_TASK STATEMENT:_ A faithful transcript of all the lines below, with no pictures, is the goal here.

<<<<

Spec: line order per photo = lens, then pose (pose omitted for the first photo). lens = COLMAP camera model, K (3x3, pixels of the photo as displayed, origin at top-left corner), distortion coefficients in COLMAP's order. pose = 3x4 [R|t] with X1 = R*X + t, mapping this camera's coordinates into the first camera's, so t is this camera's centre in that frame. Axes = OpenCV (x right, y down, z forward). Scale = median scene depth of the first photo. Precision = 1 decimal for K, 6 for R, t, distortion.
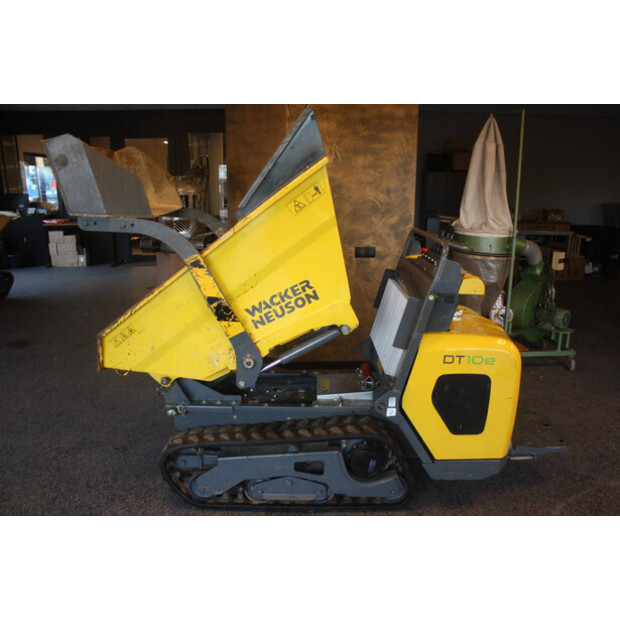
lens RADIAL K [[518.1, 0, 324.1], [0, 518.1, 317.5], [0, 0, 1]] dist [-0.143313, 0.128463]
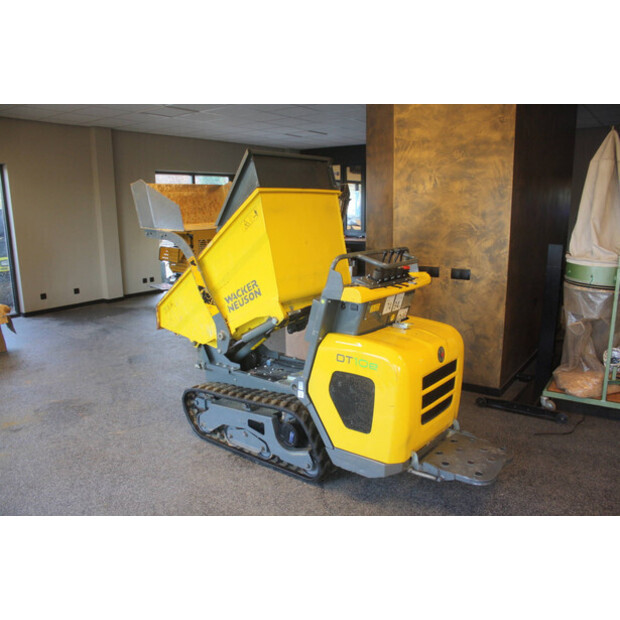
lens RADIAL K [[518.1, 0, 311.4], [0, 518.1, 316.4], [0, 0, 1]] dist [-0.143313, 0.128463]
pose [[0.782324, 0.118999, -0.611399, 0.794583], [-0.147232, 0.989093, 0.004118, -0.005389], [0.605221, 0.086795, 0.791312, 0.035639]]
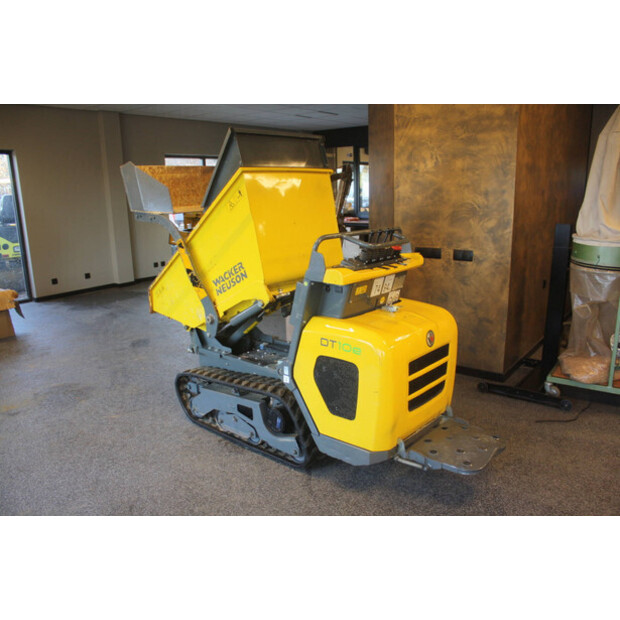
lens RADIAL K [[518.1, 0, 309.6], [0, 518.1, 315.5], [0, 0, 1]] dist [-0.143313, 0.128463]
pose [[0.755727, 0.135374, -0.640742, 0.831596], [-0.143290, 0.988875, 0.039922, -0.014165], [0.639019, 0.061642, 0.766717, 0.105947]]
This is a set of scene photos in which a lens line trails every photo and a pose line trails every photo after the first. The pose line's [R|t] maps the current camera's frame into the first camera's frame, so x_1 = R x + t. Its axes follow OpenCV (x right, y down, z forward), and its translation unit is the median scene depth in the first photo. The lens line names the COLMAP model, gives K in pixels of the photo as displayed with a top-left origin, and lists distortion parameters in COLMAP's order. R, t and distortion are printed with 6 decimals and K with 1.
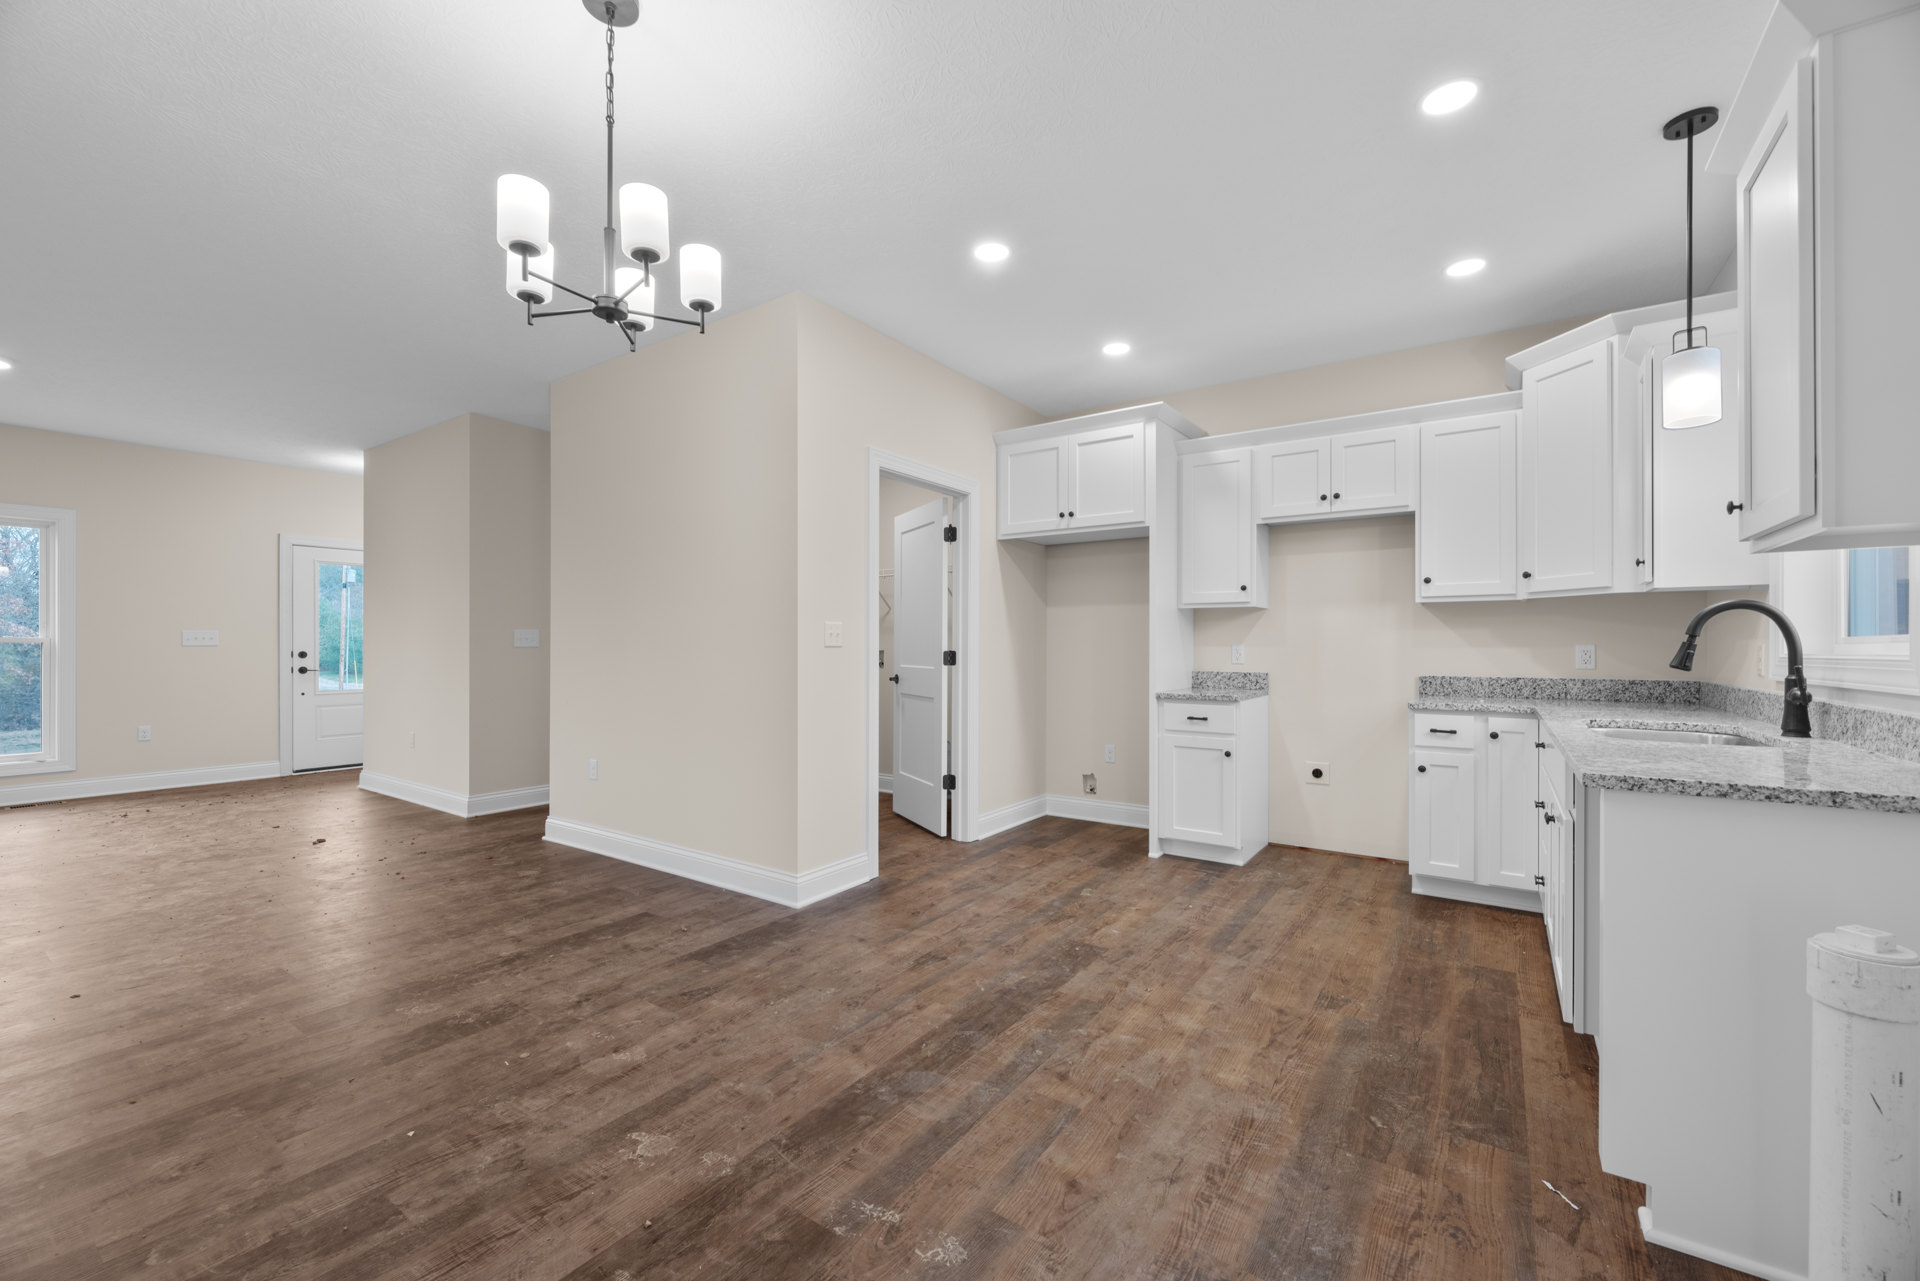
lens RADIAL K [[775.9, 0, 957.9], [0, 775.9, 646.0], [0, 0, 1]] dist [-0.002014, -0.000249]
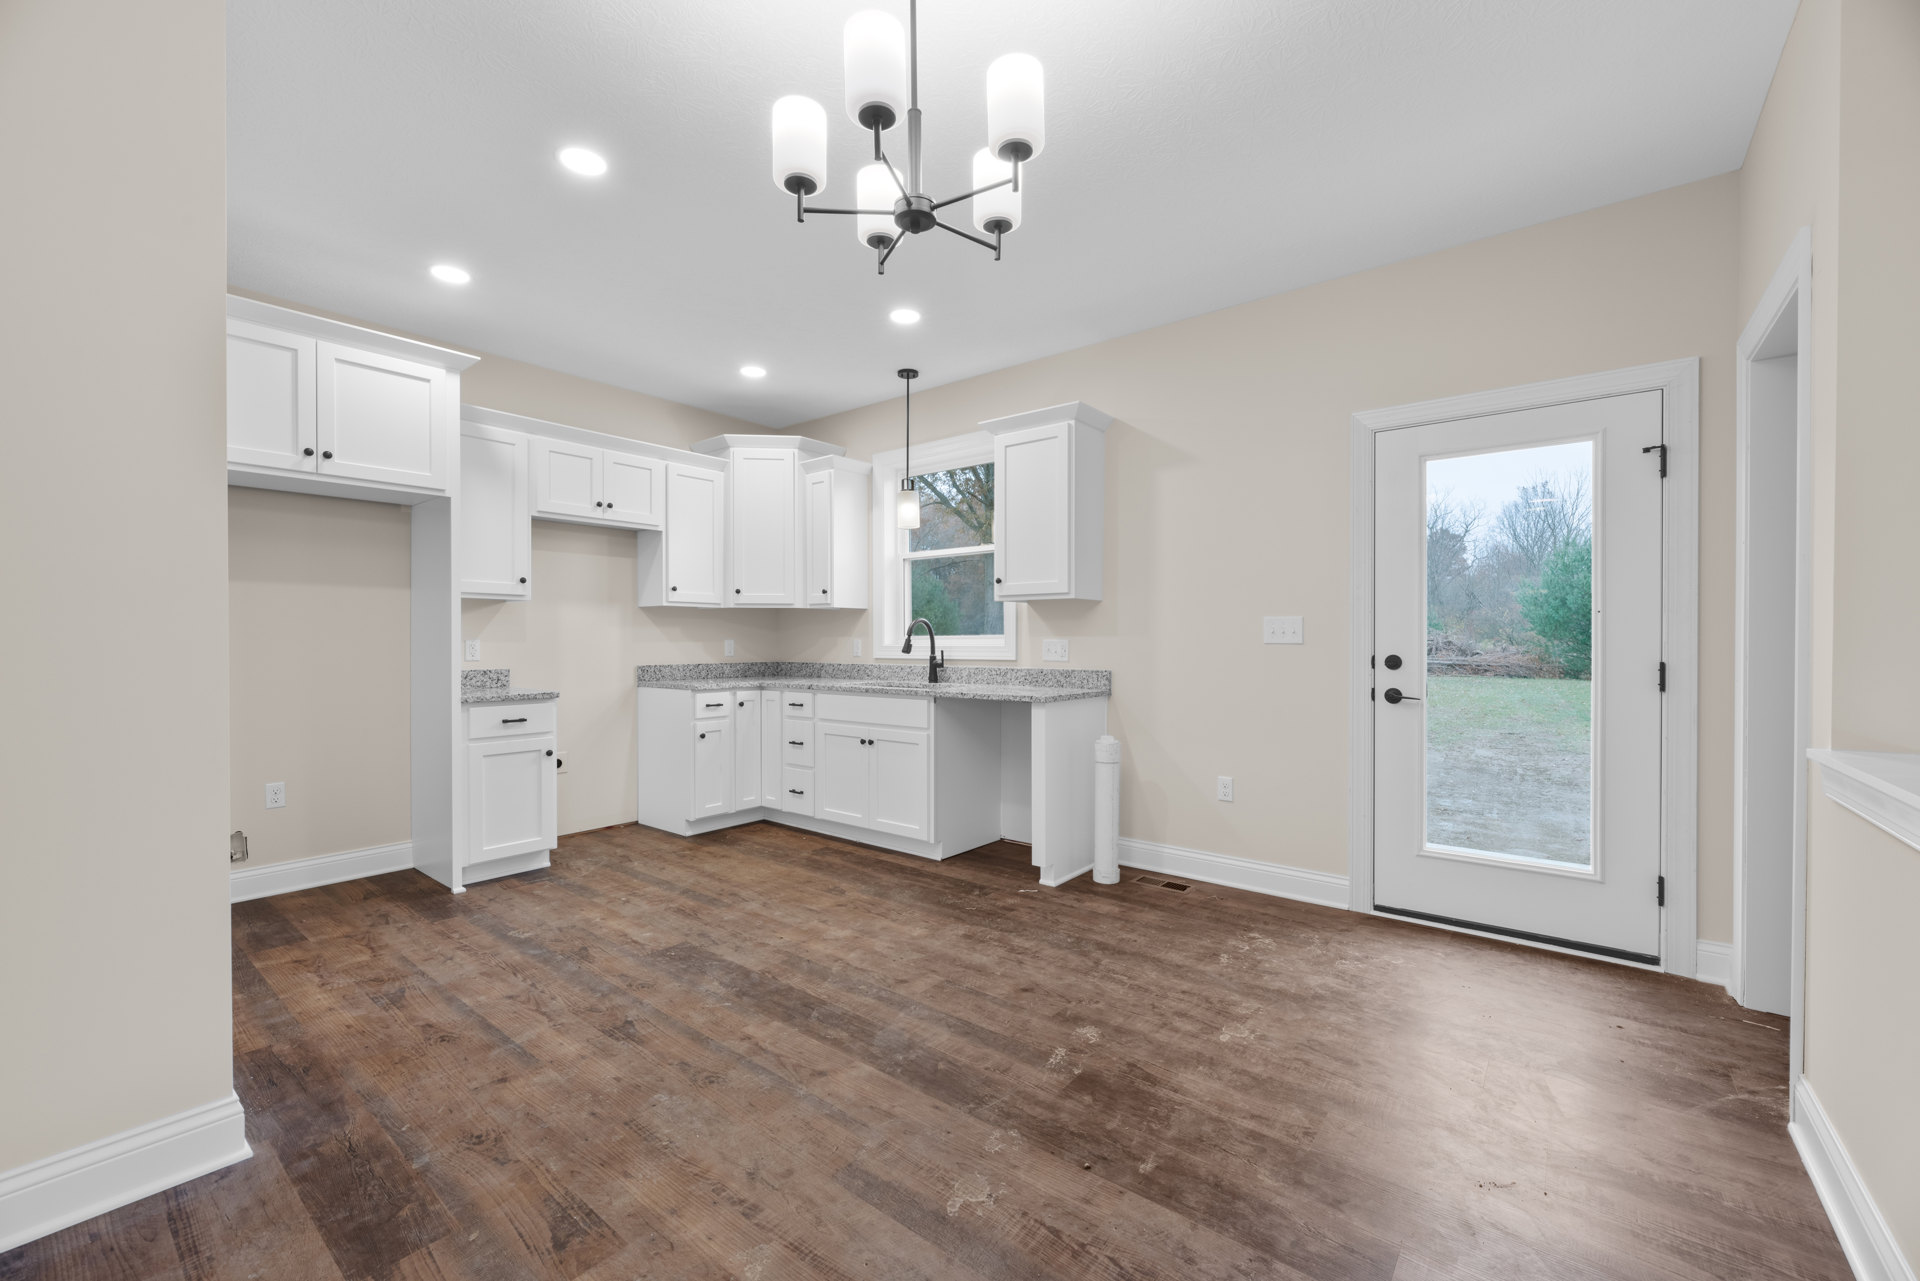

>>>>

_RESULT:_
Spec: line order per photo = lens, then pose (pose omitted for the first photo). lens = COLMAP camera model, K (3x3, pixels of the photo as displayed, origin at top-left corner), distortion coefficients in COLMAP's order. pose = 3x4 [R|t] with X1 = R*X + t, mapping this camera's coordinates into the first camera's, so t is this camera's centre in that frame. Axes = OpenCV (x right, y down, z forward). Scale = median scene depth of the first photo. Precision = 1 decimal for K, 6 for R, t, distortion.
lens RADIAL K [[518.1, 0, 324.1], [0, 518.1, 317.5], [0, 0, 1]] dist [-0.143313, 0.128463]
lens RADIAL K [[518.1, 0, 311.4], [0, 518.1, 316.4], [0, 0, 1]] dist [-0.143313, 0.128463]
pose [[0.782324, 0.118999, -0.611399, 0.794583], [-0.147232, 0.989093, 0.004118, -0.005389], [0.605221, 0.086795, 0.791312, 0.035639]]
lens RADIAL K [[518.1, 0, 309.6], [0, 518.1, 315.5], [0, 0, 1]] dist [-0.143313, 0.128463]
pose [[0.755727, 0.135374, -0.640742, 0.831596], [-0.143290, 0.988875, 0.039922, -0.014165], [0.639019, 0.061642, 0.766717, 0.105947]]
This is a set of scene photos in which a lens line trails every photo and a pose line trails every photo after the first. The pose line's [R|t] maps the current camera's frame into the first camera's frame, so x_1 = R x + t. Its axes follow OpenCV (x right, y down, z forward), and its translation unit is the median scene depth in the first photo. The lens line names the COLMAP model, gives K in pixels of the photo as displayed with a top-left origin, and lists distortion parameters in COLMAP's order. R, t and distortion are printed with 6 decimals and K with 1.
lens RADIAL K [[775.9, 0, 957.9], [0, 775.9, 646.0], [0, 0, 1]] dist [-0.002014, -0.000249]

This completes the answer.